Problem: Filter these entries down to lines holding "ビルドベース中芸生コンクリート".

[Opening Data to examine section]

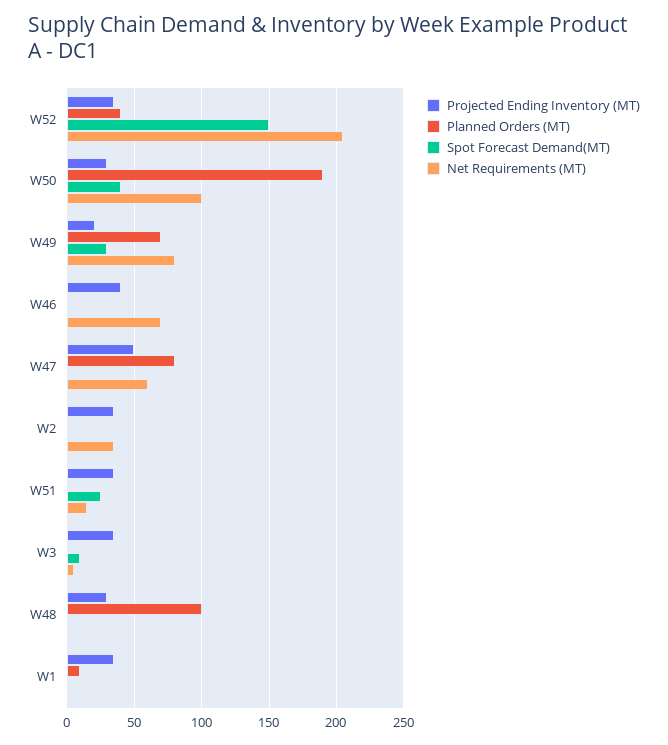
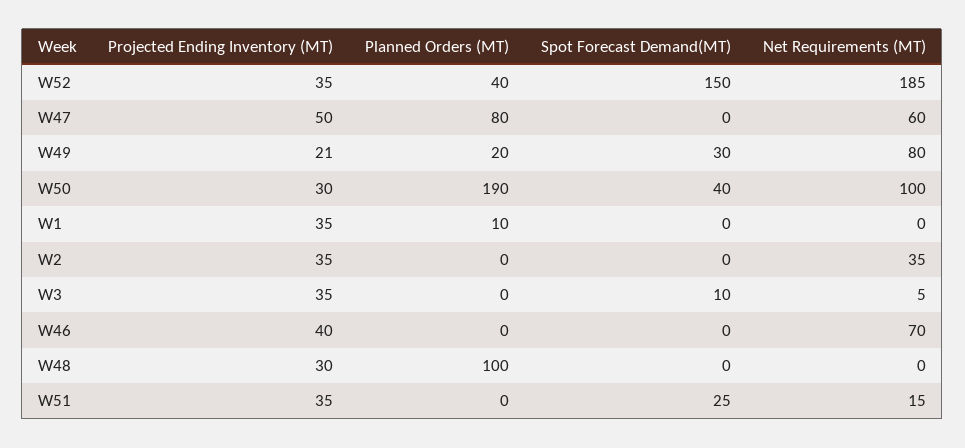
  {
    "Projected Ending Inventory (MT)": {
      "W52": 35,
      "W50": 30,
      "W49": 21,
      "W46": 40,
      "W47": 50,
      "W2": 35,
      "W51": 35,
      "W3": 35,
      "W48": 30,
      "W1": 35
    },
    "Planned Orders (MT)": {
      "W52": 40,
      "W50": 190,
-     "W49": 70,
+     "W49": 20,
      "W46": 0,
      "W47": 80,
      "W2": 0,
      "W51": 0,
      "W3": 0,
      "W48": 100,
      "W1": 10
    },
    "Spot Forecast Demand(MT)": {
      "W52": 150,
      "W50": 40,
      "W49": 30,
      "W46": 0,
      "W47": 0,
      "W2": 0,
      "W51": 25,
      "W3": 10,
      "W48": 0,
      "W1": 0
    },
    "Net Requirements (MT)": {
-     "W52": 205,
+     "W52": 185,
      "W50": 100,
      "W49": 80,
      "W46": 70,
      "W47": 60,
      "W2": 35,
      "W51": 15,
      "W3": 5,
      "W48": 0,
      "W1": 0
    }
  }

[Closing Data to examine section]
[Opening Data to examine section]

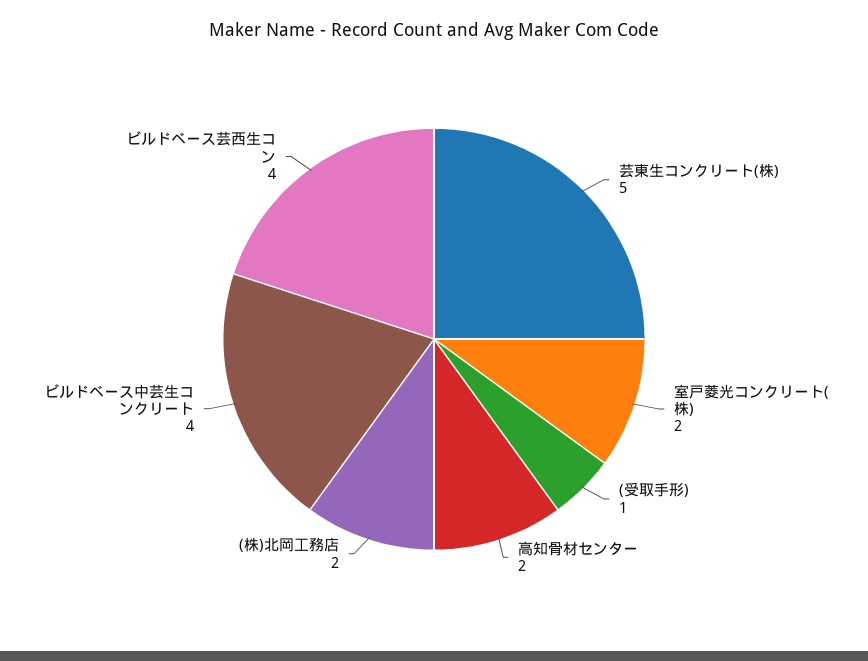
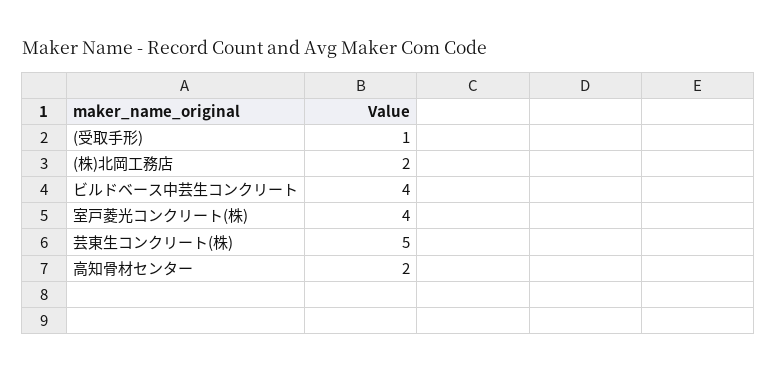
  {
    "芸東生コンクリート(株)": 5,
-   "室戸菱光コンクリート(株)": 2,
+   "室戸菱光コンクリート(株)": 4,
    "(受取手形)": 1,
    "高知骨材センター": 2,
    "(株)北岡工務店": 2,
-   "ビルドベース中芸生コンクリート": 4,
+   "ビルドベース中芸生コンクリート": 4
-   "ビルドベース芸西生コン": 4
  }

[Closing Data to examine section]

Exercise answer:
-   "ビルドベース中芸生コンクリート": 4,
+   "ビルドベース中芸生コンクリート": 4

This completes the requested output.